Global Metro Summit: delivering the next economy

The Brookings Institution, the London School of Economics and Political Science, the Alfred Herrhausen Society and TIME Magazine host the Global Metro Summit: Delivering the Next Economy, a two-day programme exploring the drivers of urban economic transformation The Global Metro Summit featured new economic trends analysis and research, unveiling a powerful vision for the post-recession economy that is export-oriented, low carbon, innovation-fueled, opportunity rich and ultimately led by metropolitan areas.

Over 500 people attended Summit bringing together over 50 innovative speakers including half a dozen mayors, leading policy makers, representatives from the White House, academics and philanthropists from around the world to discuss the next urban economy.

The “Great Recession” has dramatically disrupted the lives and livelihoods of millions of global citizens and upended global markets and key sectors of the economy. With a stubbornly sluggish recovery, brutal fiscal challenges, new energy and environmental imperatives, and sweeping demographic changes, our nation needs a new model for growth that creates jobs in the near term while restructuring the economy for the long haul.

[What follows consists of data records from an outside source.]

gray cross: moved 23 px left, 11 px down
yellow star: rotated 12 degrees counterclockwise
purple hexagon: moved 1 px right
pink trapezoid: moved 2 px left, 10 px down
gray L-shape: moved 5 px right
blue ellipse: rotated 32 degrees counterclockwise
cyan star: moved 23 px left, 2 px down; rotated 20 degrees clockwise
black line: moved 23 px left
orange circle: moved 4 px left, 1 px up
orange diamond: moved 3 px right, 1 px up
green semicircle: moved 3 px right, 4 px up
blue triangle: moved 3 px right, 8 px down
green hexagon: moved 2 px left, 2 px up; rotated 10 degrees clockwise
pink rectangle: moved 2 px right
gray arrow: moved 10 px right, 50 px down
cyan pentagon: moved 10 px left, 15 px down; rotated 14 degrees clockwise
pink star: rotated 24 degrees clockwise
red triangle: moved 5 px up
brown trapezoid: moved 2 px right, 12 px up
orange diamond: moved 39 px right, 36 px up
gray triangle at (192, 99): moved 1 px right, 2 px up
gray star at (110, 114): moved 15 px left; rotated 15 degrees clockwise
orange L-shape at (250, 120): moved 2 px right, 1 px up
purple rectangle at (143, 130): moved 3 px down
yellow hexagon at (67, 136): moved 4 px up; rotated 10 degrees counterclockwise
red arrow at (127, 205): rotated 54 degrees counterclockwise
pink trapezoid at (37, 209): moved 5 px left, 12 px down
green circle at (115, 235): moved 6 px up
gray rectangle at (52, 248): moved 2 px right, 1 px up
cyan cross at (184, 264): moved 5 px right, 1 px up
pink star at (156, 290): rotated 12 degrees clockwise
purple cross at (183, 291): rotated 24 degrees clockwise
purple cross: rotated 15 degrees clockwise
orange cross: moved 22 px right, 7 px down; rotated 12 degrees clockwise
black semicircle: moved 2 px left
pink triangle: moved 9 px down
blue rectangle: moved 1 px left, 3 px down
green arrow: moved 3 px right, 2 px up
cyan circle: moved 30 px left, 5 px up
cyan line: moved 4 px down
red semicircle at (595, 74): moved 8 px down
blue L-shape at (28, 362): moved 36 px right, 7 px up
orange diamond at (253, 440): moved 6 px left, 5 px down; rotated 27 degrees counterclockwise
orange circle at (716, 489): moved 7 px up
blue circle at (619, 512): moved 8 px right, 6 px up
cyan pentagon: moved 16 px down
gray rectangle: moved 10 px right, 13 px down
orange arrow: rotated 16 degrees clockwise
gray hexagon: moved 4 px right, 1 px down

What would this reset look like? Top economists, such as National Economic Council Chairman Larry Summers, think the shape of the next American economy must be more export-oriented, low carbon, innovation-fueled and opportunity rich. This is a vision where we export more and waste less, innovate in what matters, produce and deploy more of what we invent, and deliver an educated and skilled workforce.

The organizers of the Global Metro Summit also believe that the next economy will be led by metropolitan areas. They are the hubs of trade, commerce and migration and the centers for talent, capital, and innovation. They contain the infrastructure to move people, goods, ideas and energy efficiently and the institutions to educate and train the workforce of the future. To build the next economy, the United States must connect the macro global vision to the metro reality – the macro to the metro. To further expound on this vision, the Global Metro Summit gathered leading thinkers and practitioners from around the globe to explore the future of the next metropolitan economy.

Listen and engage as we:

  • Unveil an affirmative vision of the next economy — one which must be more export-oriented, low carbon, innovation-fueled and opportunity rich and ultimately led by metro areas.
  • Showcase a “pragmatic caucus” of leaders —private sector, civic, local elected, and nonprofit— who are coming together to build that post-recession future, including those who have build bottoms-up “metropolitan business plans”.
  • Learn from successful metropolitan leaders from Europe and Asia to show that intentional regional economic transformation with state and federal partners is possible and can have positive outcomes.